[Stored dataset items]
^^^^^^^^
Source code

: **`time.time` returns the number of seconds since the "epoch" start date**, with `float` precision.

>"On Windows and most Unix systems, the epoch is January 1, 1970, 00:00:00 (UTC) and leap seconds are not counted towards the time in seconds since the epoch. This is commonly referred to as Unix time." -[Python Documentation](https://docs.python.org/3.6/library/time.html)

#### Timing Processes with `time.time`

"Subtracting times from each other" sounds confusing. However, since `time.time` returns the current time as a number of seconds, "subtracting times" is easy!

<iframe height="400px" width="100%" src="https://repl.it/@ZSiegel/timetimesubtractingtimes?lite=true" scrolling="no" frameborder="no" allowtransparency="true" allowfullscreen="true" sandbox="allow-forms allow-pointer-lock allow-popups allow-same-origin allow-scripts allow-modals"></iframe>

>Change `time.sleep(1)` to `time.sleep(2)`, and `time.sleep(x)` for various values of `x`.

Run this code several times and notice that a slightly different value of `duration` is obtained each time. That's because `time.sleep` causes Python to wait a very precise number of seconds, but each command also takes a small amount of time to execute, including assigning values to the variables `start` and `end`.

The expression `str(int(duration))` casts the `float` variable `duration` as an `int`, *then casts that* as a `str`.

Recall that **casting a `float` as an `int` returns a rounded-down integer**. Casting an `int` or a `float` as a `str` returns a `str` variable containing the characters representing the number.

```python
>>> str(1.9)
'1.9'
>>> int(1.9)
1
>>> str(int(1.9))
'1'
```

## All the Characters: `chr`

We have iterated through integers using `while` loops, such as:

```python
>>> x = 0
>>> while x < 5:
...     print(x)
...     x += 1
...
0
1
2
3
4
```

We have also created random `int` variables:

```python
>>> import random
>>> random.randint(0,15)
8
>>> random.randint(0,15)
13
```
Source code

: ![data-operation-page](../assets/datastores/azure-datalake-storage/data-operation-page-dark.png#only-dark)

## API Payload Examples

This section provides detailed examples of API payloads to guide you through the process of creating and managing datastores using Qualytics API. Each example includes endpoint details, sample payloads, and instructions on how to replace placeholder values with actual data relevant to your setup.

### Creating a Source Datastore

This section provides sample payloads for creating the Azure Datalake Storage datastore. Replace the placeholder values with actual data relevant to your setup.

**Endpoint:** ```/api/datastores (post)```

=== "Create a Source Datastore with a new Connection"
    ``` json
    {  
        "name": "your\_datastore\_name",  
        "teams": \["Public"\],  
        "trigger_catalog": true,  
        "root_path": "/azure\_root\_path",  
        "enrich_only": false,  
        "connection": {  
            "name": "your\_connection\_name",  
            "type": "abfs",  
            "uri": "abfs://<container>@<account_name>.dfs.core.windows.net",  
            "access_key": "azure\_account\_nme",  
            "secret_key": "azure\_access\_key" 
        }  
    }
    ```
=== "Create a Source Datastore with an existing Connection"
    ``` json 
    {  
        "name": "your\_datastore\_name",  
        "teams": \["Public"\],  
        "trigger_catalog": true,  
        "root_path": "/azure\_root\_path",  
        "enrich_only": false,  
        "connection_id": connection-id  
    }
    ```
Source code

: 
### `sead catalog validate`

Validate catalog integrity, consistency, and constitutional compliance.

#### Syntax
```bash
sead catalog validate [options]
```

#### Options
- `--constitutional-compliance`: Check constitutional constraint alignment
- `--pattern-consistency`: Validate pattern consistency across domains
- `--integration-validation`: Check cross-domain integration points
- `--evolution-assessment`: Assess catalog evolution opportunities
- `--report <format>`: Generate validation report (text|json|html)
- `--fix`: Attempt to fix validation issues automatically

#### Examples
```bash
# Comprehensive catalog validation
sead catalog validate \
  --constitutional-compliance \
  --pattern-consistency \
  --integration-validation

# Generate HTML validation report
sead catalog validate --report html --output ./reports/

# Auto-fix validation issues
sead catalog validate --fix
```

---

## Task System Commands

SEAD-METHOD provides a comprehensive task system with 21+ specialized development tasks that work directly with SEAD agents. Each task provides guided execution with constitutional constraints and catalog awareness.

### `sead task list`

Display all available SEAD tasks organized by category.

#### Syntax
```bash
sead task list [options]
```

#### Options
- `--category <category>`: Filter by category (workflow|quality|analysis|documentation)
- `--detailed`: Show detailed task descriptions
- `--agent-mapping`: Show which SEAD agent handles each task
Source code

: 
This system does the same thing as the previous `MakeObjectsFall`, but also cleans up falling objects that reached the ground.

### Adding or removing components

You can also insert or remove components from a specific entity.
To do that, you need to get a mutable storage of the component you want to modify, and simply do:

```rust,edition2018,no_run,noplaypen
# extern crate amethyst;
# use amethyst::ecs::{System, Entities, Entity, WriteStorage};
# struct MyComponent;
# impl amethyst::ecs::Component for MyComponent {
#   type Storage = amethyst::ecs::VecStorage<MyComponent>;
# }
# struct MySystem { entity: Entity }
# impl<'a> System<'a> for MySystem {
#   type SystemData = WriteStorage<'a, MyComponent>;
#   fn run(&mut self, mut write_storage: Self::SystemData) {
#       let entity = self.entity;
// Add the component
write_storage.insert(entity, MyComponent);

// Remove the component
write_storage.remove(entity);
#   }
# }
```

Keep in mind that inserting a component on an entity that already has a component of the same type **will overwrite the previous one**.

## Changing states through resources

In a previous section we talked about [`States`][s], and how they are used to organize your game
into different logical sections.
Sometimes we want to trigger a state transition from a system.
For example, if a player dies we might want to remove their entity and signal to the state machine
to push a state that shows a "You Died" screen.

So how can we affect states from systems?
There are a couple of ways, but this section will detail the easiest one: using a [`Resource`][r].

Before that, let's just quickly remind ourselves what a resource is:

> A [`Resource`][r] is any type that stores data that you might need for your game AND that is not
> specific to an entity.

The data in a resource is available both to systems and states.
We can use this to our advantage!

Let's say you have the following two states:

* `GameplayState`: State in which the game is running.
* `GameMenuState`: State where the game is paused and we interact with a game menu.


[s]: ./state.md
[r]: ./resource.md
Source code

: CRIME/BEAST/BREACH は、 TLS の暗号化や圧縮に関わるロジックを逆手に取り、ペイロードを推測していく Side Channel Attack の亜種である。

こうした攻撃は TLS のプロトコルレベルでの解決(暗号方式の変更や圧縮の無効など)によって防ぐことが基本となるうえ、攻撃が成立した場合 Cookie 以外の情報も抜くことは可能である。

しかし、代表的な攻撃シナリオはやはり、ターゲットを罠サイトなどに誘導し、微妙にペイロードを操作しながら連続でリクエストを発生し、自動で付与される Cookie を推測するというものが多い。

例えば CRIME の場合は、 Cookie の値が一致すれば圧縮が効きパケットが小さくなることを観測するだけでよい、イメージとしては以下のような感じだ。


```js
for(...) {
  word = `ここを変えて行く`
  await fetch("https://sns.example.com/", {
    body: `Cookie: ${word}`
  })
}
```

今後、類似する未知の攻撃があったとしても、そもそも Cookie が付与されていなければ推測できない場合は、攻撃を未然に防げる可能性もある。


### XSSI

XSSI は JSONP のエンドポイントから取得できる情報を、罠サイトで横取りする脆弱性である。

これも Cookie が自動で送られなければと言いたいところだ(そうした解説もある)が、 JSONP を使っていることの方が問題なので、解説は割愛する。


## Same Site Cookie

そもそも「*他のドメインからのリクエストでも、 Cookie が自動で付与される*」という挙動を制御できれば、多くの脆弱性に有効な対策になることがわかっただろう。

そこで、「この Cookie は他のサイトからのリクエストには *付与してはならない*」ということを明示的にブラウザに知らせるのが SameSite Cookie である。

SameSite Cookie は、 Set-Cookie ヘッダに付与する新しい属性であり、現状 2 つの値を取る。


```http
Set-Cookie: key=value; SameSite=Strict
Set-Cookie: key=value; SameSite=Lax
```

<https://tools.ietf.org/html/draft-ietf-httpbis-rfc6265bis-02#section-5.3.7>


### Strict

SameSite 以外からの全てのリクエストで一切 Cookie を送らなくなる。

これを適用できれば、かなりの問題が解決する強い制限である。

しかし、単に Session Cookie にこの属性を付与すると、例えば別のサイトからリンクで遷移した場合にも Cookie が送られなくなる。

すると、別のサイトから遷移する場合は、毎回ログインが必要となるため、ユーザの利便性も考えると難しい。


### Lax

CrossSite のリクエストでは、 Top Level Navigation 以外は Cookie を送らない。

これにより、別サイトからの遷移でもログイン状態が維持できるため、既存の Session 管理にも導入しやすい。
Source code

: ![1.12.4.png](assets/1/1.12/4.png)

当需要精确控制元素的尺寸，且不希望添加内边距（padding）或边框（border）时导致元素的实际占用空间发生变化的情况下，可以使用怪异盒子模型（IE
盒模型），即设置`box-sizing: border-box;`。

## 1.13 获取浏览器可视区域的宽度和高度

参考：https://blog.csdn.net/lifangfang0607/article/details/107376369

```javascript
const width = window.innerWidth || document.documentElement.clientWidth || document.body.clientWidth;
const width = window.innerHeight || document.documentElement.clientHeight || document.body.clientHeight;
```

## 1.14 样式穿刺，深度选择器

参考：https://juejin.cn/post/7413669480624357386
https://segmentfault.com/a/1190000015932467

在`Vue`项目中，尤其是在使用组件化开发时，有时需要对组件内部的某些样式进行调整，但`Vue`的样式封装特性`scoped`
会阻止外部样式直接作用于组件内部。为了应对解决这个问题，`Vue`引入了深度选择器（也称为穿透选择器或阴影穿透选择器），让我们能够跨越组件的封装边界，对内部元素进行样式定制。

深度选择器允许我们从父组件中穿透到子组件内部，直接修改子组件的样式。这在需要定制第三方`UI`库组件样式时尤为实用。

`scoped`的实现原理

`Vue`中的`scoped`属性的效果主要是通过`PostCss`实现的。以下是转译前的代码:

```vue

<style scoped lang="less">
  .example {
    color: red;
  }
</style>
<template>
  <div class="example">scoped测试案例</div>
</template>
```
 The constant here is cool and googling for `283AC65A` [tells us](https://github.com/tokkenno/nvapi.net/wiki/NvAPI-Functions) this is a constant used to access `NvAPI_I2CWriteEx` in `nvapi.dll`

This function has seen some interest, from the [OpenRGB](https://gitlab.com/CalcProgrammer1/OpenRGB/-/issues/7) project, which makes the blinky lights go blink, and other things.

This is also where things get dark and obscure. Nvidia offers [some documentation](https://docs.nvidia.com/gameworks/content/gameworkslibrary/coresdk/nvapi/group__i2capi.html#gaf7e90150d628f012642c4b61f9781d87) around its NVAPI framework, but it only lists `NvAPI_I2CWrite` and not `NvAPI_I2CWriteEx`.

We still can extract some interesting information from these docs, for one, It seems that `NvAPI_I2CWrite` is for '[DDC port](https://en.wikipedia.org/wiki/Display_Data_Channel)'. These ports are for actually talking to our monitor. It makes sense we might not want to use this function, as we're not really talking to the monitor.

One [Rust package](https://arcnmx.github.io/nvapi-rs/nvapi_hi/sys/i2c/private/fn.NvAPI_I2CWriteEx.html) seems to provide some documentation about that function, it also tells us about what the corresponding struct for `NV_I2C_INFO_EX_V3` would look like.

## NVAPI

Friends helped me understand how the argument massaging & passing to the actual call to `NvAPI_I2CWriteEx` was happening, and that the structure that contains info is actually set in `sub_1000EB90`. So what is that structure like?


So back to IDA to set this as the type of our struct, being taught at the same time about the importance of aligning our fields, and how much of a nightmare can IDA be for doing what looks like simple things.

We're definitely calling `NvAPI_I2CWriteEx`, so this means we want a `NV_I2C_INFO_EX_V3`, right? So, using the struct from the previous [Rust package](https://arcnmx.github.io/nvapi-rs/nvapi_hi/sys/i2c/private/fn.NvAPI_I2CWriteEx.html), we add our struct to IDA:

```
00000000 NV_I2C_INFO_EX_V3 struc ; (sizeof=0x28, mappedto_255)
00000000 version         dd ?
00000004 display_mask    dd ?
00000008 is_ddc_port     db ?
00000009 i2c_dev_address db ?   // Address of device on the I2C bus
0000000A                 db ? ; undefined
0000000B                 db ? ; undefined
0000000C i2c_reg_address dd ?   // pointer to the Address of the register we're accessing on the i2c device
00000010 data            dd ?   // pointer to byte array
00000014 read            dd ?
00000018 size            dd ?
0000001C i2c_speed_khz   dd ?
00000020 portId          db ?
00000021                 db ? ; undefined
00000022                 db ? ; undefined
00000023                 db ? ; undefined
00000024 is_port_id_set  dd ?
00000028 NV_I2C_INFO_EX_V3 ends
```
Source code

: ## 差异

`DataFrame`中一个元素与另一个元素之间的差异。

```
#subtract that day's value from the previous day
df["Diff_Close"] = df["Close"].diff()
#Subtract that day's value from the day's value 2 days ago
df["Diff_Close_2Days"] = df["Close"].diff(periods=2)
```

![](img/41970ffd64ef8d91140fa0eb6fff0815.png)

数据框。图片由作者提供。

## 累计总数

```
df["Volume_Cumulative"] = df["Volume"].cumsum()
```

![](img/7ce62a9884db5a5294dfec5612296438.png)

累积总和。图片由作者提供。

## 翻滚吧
^^^^^^^^
WORK ITEM:
A complete answer gives every line of the data that includes "specific".

SOLUTION FOR THIS TASK:
You can also insert or remove components from a specific entity.
> specific to an entity.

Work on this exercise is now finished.